▶ Plain-text engineering files:
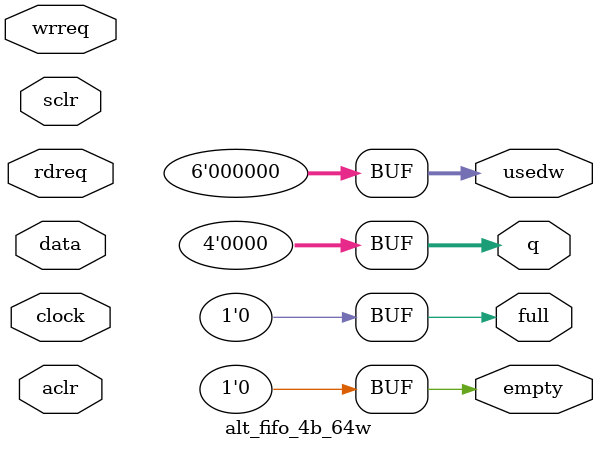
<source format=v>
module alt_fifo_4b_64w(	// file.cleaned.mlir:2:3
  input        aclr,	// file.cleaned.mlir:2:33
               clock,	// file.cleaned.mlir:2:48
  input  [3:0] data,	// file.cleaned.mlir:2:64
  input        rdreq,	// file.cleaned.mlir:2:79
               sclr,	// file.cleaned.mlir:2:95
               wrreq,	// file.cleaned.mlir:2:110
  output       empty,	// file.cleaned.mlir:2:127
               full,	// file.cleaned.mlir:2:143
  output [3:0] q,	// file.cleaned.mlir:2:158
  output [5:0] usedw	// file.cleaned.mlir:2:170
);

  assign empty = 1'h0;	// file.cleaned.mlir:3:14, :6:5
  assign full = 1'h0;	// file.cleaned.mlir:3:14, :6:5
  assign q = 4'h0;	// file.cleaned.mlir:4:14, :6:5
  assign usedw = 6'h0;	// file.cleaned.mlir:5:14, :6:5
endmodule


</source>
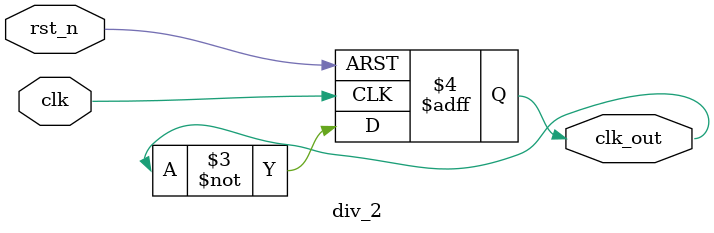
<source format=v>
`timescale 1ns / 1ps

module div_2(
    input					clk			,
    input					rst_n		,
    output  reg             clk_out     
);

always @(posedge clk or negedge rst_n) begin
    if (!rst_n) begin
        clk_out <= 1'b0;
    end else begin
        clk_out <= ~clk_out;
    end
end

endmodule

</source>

▶ TASK REQUIREMENTS: Work through the data and count each line holding the string "begin". Give only that count.

▶ OUTPUT OF THE EXERCISE: 3